### Data listing:
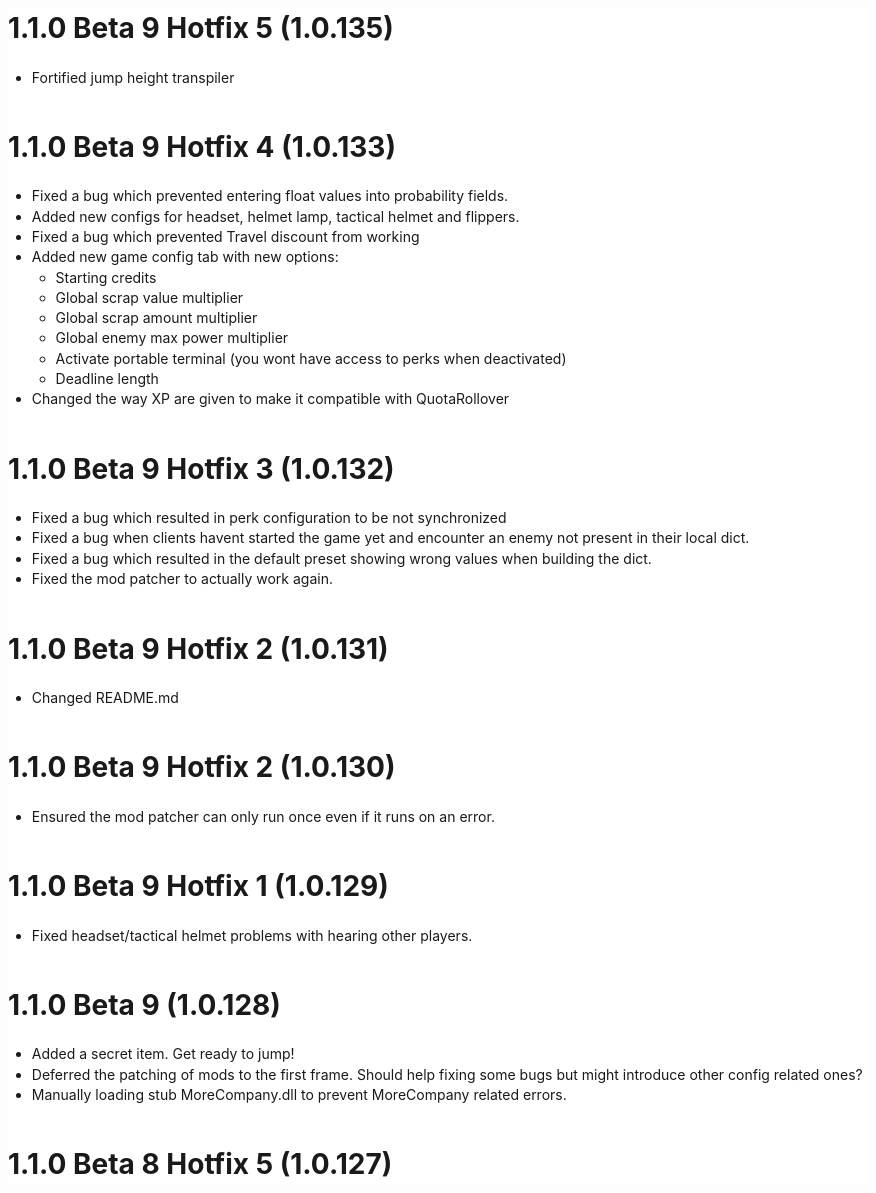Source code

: # 1.1.0 Beta 9 Hotfix 5 (1.0.135)

- Fortified jump height transpiler

# 1.1.0 Beta 9 Hotfix 4 (1.0.133)

- Fixed a bug which prevented entering float values into probability fields.
- Added new configs for headset, helmet lamp, tactical helmet and flippers.
- Fixed a bug which prevented Travel discount from working
- Added new game config tab with new options:
  - Starting credits
  - Global scrap value multiplier
  - Global scrap amount multiplier
  - Global enemy max power multiplier
  - Activate portable terminal (you wont have access to perks when deactivated)
  - Deadline length
- Changed the way XP are given to make it compatible with QuotaRollover

# 1.1.0 Beta 9 Hotfix 3 (1.0.132)

- Fixed a bug which resulted in perk configuration to be not synchronized
- Fixed a bug when clients havent started the game yet and encounter an enemy not present in their local dict.
- Fixed a bug which resulted in the default preset showing wrong values when building the dict.
- Fixed the mod patcher to actually work again.

# 1.1.0 Beta 9 Hotfix 2 (1.0.131)

- Changed README.md

# 1.1.0 Beta 9 Hotfix 2 (1.0.130)

- Ensured the mod patcher can only run once even if it runs on an error.

# 1.1.0 Beta 9 Hotfix 1 (1.0.129)

- Fixed headset/tactical helmet problems with hearing other players.

# 1.1.0 Beta 9 (1.0.128)

- Added a secret item. Get ready to jump!
- Deferred the patching of mods to the first frame. Should help fixing some bugs but might introduce other config related ones?
- Manually loading stub MoreCompany.dll to prevent MoreCompany related errors.

# 1.1.0 Beta 8 Hotfix 5 (1.0.127)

### Work to complete:
Each line of the data that includes "with" should be copied.

### Result of the task:
- Added new game config tab with new options:
- Changed the way XP are given to make it compatible with QuotaRollover
- Fixed headset/tactical helmet problems with hearing other players.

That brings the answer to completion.